Atom probe tomography APT

The constant progress made in nanoscience and its applications, nanotechnology, has only been possible thanks to the development of increasingly powerful analysis and imaging techniques. For a long time, nanostructures such as transistors, spin valves and LEDs were structured in two dimensions in increasing density on silicon substrates (wafers). Today, the nanoelectronics industry is faced with a major obstacle to the surface integration of nano-objects. A step forward has just been taken this year, 2013, with INTEL's launch of 3D technology, without which integration density can no longer grow.
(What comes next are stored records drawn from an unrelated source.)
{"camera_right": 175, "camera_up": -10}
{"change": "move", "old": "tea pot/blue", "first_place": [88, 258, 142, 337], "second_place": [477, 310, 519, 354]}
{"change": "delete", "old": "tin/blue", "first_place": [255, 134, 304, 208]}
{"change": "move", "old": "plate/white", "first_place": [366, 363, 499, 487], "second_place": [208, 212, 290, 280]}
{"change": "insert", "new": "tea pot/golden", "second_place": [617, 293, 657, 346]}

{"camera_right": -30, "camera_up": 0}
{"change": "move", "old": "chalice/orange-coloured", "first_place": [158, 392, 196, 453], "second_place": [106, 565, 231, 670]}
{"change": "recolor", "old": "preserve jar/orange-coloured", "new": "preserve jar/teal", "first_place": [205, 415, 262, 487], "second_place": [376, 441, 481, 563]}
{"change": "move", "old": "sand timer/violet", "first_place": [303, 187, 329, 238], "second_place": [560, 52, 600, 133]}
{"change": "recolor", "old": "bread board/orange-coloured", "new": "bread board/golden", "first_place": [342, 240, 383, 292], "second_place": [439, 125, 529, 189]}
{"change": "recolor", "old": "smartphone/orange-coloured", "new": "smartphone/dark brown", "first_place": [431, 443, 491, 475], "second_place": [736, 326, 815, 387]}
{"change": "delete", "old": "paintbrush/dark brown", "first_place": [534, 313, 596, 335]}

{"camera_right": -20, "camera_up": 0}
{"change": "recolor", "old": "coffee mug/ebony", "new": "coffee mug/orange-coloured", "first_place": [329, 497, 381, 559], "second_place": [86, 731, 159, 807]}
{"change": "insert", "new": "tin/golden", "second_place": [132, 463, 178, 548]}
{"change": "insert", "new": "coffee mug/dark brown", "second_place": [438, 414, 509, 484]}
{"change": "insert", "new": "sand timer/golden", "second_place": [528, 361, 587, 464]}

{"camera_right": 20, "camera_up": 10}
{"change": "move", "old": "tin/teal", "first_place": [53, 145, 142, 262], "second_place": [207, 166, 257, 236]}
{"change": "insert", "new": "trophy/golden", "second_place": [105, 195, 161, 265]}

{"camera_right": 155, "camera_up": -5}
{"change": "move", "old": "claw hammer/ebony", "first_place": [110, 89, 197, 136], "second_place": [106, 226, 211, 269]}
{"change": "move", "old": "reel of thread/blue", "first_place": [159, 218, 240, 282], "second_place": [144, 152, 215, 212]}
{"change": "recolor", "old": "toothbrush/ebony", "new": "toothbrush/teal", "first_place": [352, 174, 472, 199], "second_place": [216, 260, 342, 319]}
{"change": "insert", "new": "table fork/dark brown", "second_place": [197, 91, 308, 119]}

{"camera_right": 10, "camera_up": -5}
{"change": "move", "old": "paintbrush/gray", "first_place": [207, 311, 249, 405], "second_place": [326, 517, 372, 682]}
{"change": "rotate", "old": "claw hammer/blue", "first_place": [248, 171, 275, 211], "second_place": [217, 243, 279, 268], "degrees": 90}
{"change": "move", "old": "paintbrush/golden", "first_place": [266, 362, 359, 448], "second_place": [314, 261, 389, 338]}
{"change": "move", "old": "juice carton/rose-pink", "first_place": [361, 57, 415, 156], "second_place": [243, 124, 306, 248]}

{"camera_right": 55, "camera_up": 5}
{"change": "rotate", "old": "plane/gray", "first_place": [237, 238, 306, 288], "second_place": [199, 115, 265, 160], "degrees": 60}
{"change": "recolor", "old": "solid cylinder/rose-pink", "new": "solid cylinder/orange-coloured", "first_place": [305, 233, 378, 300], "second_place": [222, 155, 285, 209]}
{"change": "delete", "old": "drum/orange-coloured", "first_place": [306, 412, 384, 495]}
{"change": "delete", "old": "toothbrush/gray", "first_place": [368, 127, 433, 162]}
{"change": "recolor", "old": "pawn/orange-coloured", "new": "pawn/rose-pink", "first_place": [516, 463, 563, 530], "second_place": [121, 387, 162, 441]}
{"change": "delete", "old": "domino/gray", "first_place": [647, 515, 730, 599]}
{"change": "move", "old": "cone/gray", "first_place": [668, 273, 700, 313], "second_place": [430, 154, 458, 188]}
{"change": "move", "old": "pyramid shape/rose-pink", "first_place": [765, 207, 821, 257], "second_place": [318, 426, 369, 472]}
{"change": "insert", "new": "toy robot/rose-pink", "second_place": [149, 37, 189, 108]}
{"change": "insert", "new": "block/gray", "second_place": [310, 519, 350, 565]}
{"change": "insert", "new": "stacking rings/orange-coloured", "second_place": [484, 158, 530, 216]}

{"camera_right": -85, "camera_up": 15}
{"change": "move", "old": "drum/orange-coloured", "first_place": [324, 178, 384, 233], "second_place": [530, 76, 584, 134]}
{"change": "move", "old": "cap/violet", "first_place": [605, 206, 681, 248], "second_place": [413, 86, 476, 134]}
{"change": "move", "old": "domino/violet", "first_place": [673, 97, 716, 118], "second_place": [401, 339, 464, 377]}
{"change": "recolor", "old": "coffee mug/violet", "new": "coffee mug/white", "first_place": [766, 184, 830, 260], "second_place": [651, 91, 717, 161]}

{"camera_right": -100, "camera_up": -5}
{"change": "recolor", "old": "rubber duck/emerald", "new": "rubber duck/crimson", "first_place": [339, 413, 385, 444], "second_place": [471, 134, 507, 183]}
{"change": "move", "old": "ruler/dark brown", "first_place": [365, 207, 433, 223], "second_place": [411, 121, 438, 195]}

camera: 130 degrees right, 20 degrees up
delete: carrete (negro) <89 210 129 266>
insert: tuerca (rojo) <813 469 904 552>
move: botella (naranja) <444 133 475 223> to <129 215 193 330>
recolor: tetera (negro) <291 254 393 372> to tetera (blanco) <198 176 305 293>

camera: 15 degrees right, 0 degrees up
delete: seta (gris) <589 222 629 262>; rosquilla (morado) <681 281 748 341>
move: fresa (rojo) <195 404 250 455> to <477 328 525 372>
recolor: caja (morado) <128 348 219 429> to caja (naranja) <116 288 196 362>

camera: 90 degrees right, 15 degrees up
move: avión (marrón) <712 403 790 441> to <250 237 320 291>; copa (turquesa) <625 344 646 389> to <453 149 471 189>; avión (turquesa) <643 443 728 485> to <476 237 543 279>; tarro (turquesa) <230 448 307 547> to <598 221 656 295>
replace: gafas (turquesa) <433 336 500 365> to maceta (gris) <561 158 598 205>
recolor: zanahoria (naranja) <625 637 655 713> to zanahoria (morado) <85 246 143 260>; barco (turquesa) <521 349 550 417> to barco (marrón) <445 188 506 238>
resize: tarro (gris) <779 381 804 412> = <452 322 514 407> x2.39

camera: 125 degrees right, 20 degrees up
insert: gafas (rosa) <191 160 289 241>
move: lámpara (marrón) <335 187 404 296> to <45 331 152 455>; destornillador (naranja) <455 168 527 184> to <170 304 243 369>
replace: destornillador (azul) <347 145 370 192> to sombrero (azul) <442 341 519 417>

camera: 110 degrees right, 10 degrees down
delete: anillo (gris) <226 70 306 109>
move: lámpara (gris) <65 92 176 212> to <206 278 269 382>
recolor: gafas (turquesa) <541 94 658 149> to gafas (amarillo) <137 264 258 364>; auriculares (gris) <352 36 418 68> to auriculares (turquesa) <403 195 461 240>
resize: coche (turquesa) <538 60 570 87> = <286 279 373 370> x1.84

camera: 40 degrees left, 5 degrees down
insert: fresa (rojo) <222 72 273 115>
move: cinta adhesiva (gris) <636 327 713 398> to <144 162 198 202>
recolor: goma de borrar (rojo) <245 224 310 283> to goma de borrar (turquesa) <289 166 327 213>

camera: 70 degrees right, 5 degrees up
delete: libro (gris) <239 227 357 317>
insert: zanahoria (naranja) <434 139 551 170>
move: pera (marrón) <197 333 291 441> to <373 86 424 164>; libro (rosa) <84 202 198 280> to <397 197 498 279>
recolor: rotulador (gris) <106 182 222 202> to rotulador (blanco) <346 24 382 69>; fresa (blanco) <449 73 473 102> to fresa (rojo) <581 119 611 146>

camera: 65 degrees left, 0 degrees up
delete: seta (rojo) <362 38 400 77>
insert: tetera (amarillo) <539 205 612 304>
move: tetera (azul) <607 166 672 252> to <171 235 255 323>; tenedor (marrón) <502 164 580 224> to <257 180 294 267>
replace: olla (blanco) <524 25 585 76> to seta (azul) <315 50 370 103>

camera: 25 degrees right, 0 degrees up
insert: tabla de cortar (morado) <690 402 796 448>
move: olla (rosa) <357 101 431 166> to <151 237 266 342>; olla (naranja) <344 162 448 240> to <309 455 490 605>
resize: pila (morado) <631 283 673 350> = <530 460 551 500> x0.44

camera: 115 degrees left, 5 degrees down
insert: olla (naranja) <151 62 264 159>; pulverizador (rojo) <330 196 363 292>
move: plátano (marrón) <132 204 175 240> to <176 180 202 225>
While two-dimensional analysis and imaging techniques are legion (secondary ion mass spectrometry, high-resolution electron microscopy, near-field techniques...), none, until the advent of the laser-assisted tomographic atom probe, made it possible to study the interfaces and chemistry of these new nano-objects on an atomic scale and in three dimensions.

The atomic probe is a fairly old instrument, born three times over. For a long time, it was limited to the study of metals. It has recently undergone a revolution, enabling it to be used on insulating and conducting materials. This has paved the way for 3D analytical imaging with sub-nanometer resolution.

This article describes the fundamental principles on which the technique is based, and the technologies developed over the last few years to produce the modern version of the instrument, following a number of ingenious developments in the field of nanoscience. Today, it is in the field of nanotechnology that the SAT tomographic atomic probe continues to be developed and to find varied applications on modern problems.